Typical utility fns: Cobb-Douglas


Marginal Utility

  • Marginal means “incremental”.

  • The marginal utility of commodity $ x_1 $ is the rate-of-change of total utility as the quantity of commodity $ x_1 $ consumed increases.

  • $ MU_{x_1} = \frac{\partial U}{\partial x_1} $ and $ MU_{x_2} = \frac{\partial U}{\partial x_2} $

  • To know whether $ MU_{x_1} $ is increasing or decreasing in $ x_1 $, we take the derivative of $ MU_{x_1} $ with respect to $ x_1 $. That is, we calculate: $ \frac{\partial MU_{x_1}}{\partial x_1} $


Marginal Utilities - Cobb-Douglas Example!

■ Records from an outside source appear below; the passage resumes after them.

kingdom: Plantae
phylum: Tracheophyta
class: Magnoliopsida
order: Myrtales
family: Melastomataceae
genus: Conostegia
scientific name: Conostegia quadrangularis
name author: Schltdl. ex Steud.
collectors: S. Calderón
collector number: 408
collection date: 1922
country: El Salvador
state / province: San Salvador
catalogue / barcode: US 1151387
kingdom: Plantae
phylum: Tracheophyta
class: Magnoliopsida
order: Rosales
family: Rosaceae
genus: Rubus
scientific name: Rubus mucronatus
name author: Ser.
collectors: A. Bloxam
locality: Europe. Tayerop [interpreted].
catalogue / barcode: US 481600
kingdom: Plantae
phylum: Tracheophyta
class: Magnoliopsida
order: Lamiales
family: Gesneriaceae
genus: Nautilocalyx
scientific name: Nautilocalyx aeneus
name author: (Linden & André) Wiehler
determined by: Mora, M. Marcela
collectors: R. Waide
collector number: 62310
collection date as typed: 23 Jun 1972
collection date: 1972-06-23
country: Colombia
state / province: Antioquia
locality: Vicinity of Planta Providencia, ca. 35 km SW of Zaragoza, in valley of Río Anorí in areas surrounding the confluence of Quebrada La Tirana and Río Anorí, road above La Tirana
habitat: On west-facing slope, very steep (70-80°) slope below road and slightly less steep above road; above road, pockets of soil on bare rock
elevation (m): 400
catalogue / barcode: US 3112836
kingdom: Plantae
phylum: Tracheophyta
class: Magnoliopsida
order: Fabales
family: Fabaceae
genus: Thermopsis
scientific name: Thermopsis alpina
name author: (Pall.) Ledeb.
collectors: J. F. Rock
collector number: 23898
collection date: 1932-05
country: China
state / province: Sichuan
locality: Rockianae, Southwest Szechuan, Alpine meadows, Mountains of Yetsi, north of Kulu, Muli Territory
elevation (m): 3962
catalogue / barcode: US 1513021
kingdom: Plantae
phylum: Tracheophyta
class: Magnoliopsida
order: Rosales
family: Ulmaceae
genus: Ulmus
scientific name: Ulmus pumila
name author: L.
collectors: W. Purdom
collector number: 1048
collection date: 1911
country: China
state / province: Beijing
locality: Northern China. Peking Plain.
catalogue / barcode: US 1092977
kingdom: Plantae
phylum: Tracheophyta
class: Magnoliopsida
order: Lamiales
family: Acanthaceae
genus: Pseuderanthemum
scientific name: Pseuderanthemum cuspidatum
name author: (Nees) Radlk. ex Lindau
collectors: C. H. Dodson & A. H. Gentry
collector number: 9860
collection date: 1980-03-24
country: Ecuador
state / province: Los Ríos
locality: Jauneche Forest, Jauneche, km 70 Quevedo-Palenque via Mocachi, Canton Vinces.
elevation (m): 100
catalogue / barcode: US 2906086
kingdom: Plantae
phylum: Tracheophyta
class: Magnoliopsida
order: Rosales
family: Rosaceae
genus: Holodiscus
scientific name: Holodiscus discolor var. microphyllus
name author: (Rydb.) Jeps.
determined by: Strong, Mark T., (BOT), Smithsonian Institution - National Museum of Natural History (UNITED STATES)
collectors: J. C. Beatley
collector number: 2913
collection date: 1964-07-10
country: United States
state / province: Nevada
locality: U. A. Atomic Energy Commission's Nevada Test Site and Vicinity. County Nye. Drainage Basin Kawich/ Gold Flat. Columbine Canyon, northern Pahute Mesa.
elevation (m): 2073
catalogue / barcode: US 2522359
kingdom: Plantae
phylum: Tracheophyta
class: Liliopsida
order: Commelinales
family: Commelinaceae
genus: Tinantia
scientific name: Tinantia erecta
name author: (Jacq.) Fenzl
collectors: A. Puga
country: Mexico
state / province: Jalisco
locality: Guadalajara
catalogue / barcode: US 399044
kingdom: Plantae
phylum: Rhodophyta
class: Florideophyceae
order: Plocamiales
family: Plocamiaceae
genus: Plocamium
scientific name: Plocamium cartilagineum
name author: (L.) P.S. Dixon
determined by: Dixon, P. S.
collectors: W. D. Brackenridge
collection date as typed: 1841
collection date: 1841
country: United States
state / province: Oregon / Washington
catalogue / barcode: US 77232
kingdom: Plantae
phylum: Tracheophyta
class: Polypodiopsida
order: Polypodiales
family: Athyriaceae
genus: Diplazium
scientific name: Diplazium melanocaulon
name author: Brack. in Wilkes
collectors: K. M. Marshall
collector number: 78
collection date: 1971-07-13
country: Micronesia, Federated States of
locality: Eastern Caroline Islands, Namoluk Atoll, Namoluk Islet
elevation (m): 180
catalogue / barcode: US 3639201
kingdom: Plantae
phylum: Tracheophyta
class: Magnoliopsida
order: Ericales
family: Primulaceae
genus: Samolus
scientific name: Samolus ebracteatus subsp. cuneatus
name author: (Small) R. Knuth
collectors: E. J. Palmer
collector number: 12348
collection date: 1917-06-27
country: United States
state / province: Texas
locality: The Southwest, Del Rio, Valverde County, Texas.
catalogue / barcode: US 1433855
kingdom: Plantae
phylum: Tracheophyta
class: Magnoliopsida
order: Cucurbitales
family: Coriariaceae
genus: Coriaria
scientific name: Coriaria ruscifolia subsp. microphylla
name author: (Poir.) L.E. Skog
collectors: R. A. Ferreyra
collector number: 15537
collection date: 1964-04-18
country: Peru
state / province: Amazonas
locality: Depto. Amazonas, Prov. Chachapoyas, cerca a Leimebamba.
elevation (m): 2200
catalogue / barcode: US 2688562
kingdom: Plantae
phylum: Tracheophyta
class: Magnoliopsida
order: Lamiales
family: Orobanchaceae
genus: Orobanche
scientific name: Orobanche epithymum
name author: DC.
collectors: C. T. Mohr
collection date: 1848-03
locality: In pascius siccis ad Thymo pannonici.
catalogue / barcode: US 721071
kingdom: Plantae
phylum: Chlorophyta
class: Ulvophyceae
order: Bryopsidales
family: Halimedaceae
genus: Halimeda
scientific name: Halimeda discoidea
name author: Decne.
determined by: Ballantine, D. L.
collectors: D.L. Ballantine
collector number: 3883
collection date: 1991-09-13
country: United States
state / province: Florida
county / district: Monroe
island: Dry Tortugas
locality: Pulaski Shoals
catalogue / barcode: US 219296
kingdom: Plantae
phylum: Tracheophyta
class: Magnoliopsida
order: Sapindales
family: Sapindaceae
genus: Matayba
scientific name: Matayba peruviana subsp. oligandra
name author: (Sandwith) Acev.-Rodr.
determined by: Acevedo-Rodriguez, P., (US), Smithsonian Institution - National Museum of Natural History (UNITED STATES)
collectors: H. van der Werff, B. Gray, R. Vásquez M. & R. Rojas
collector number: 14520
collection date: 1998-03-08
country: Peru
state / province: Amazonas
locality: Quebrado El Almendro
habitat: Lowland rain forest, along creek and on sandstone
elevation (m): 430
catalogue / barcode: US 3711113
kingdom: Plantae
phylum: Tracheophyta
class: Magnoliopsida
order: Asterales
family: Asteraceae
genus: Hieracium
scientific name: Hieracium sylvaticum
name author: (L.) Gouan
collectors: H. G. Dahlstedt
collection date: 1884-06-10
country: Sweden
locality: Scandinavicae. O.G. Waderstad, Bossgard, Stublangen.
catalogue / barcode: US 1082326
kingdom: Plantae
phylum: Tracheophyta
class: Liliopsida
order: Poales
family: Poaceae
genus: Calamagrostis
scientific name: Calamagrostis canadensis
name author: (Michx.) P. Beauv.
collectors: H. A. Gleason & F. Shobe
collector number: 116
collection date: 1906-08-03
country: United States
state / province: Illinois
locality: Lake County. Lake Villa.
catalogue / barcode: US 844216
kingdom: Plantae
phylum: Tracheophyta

Utility: $ U(x_1,x_2) = x_1^{0.5} x_2^2 $

Marginal Utilities:

$ MU_{x_1} = \frac{\partial U}{\partial x_1} = 0.5 x_1^{-0.5} x_2^2 $

$ MU_{x_2} = \frac{\partial U}{\partial x_2} = 2 x_1^{0.5} x_2^1 $


Marginal Utilities - Perf. Substitutes Example!

Utility: $ U(x_1,x_2) = a x_1 + b x_2 $

Marginal Utilities:

$ MU_{x_1} = \frac{\partial U}{\partial x_1} = a $

$ MU_{x_2} = \frac{\partial U}{\partial x_2} = b $


Marginal Utilities - Perf. Complements Example!

  • Utility: $ U(x_1,x_2) = min \{ x_1 , x_2 \} $

    • Not differentiable at the kinks.

Marginal Utilities and the MRS

Claim: $ MRS \equiv \frac{d x_2}{d x_1} = - \frac{ MU_{x_1} }{ MU_{x_2} } $

Here is the math:

  1. Remember, the equation for an indifference curve is: $ U(x_1,x_2) = k $, where satisfaction, $ k $, is a constant.

  2. Do total differentiation: $ \frac{\partial U}{\partial x_1} d x_1 +
    \frac{\partial U}{\partial x_2} d x_2 = d k $,

  3. But $ dk = 0 $ since $ k $ is a constant, and $ \frac{\partial U}{\partial x_i} $ can be replaced by $ MU_{x_i} $. That is: $ MU_{x_1} d x_1 + MU_{x_2} d x_2 = 0 $

  4. We solve for $ \frac{d x_2}{d x_1} $ and we get: $ \frac{d x_2}{d x_1} = - \frac{ MU_{x_1} }{ MU_{x_2} } $


Marginal Utilities and the MRS - Examples:

  • If $ U = x_1^{2} x_2 $,
  • Then: $ MRS = - \frac{MU_{x_1}}{MU_{x_2}} = $ $ - \frac{2 x_1 x_2}{ x_1^2 } = $ $ - 2 \frac{ x_2 }{ x_1 } $


  • If $ U = x_1 x_2^{0.5} $,
  • Then: $ MRS = - \frac{MU_{x_1}}{MU_{x_2}} = $ $ - \frac{x_2^{0.5}}{ x_1 0.5 x_2^{-0.5}} = $ $ - 2 \frac{ x_2 }{ x_1 } $


  • If $ U = x_1 + 5 x_2 $,
  • Then: $ MRS = - 1/5 $